§ TEKS YANG DIBERIKAN
- - -

GELORA.CO - Sudah lebih dari empat bulan berlalu sejak gempa berkekuatan 7,0 skala richter mengguncang Lombok. Namun, sejumlah warga yang menjadi korban selamat gempa masih ada yang belum merasakan realisasi janji Presiden Joko Widodo.
Sydney Morning Herald pekan lalu mengangkat kisah Akila, bayi berusia tiga bulan yang lahir dari keluarga korban selamat gempa Lombok. Dia lahir 9 September lalu, atau satu bulan pasca gempa terjadi.
Namun sejak lahir, Akila hanya mengenal tenda dan rumah sementara. Dia belum benar-benar merasakan rumah yang layak.
Seperti ribuan orang lainnya yang menjadi korban selamat gempa, Akila dan keluarganya masih menunggu bantuan sebesar 50 juta rupiah per rumah tangga dalam bantuan yang dijanjikan oleh Jokowi empat bulan lalu untuk membantu membangun kembali rumah mereka.
Sang ayah, Hanan, mengatakan bahwa dia saat ini telah kembali bekerja purna waktu di sebuah resor di Gili Trawangan. Namun bisnis pariwisata belum pulih karena jumlah wisatawan belum kembali seperti sebelum gempa terjadi.
"Kami sedang menunggu (untuk bantuan pemerintah). Saya bersyukur bahwa bayi perempuan saya atau siapa pun di keluarga saya tidak sakit karena tinggal di tenda atau rumah sementara," kata Hanan.
"Tapi itu (rumah sementara) bocor saat hujan, sangat panas di siang hari dan sangat dingin di malam hari. Ini tidak ideal. Kami tinggal di dekat lautan. (Ketika) angin kencang. Saya takut itu akan menerbangkan rumah kami saat ini," jelasnya.
Setelah berbulan-bulan tinggal di akomodasi sementara, Hanan menagih janji Jokowi.
"Tolong tepati janjimu, sudah berbulan-bulan sekarang," ujar Hannan yang tinggal di desa Pemenang.
Ismail, warga lain Pemenang, kini tinggal di rumah sementara yang dibangun oleh LSM Aksi Cepat Tanggap. Rumah sementara yang ditinggalinya merupakan satu dari 14 rumah sementara di desanya.
Rumah sementara ini memiliki satu kamar tidur dan ruang tamu, lembaran aluminium untuk atap dan tidak ada listrik. Terkadang ketika hujan air masuk ke dalam, karena ada celah antara dinding dan atap untuk ventilasi.

- - -

§ DATA TERSEDIA

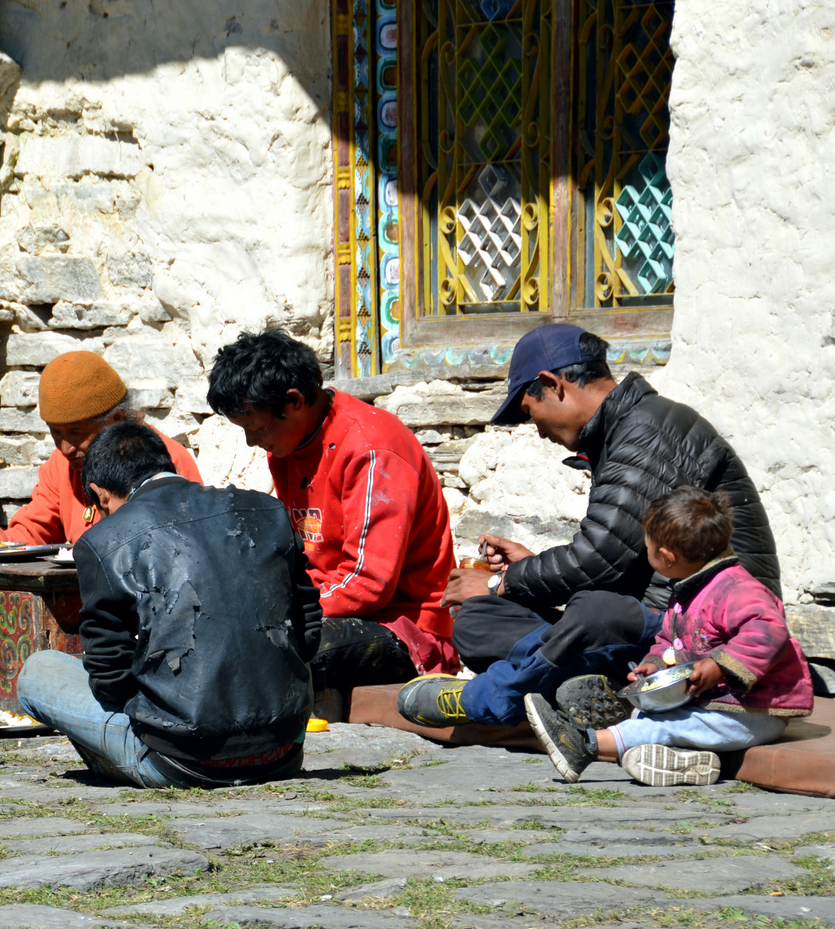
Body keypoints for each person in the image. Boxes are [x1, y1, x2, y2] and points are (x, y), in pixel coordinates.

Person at [400, 324, 781, 728]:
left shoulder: (648, 430)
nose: (540, 432)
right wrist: (525, 572)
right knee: (480, 620)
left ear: (552, 384)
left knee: (589, 611)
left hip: (702, 630)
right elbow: (619, 557)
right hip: (648, 624)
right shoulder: (623, 431)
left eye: (531, 414)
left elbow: (599, 558)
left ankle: (492, 698)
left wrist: (503, 582)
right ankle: (592, 683)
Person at [14, 421, 318, 787]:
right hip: (283, 751)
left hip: (181, 761)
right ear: (166, 466)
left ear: (100, 494)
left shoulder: (104, 540)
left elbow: (111, 680)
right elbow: (309, 633)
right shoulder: (267, 510)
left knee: (39, 670)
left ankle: (120, 759)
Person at [206, 329, 459, 696]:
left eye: (256, 428)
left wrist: (282, 612)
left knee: (269, 648)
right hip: (328, 609)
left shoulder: (371, 450)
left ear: (293, 401)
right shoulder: (288, 445)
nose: (252, 441)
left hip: (401, 626)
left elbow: (369, 584)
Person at [525, 487, 812, 787]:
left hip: (752, 712)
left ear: (666, 556)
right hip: (711, 704)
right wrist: (655, 664)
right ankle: (685, 760)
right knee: (646, 722)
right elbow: (669, 638)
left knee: (666, 725)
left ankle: (583, 746)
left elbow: (769, 630)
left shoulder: (737, 589)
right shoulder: (689, 588)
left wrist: (718, 665)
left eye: (647, 548)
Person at [0, 351, 202, 545]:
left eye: (77, 433)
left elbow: (188, 546)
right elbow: (31, 534)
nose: (66, 448)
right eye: (56, 433)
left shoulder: (167, 464)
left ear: (117, 419)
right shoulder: (61, 466)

- - -

§ YANG DIPERLUKAN
Tolong jawab pertanyaan berikut dari berita gempa Lombok di atas, dan beri tanda (a), (b), (c) yang sama pada jawabannya.
(a) Tanggal berapa Akila lahir?
(b) Berapa besar bantuan per rumah tangga yang dijanjikan Jokowi?
(c) Siapa yang membangun rumah sementara tempat Ismail tinggal?

§ JAWABAN TUGAS
(a) 9 September.
(b) 50 juta rupiah.
(c) LSM Aksi Cepat Tanggap.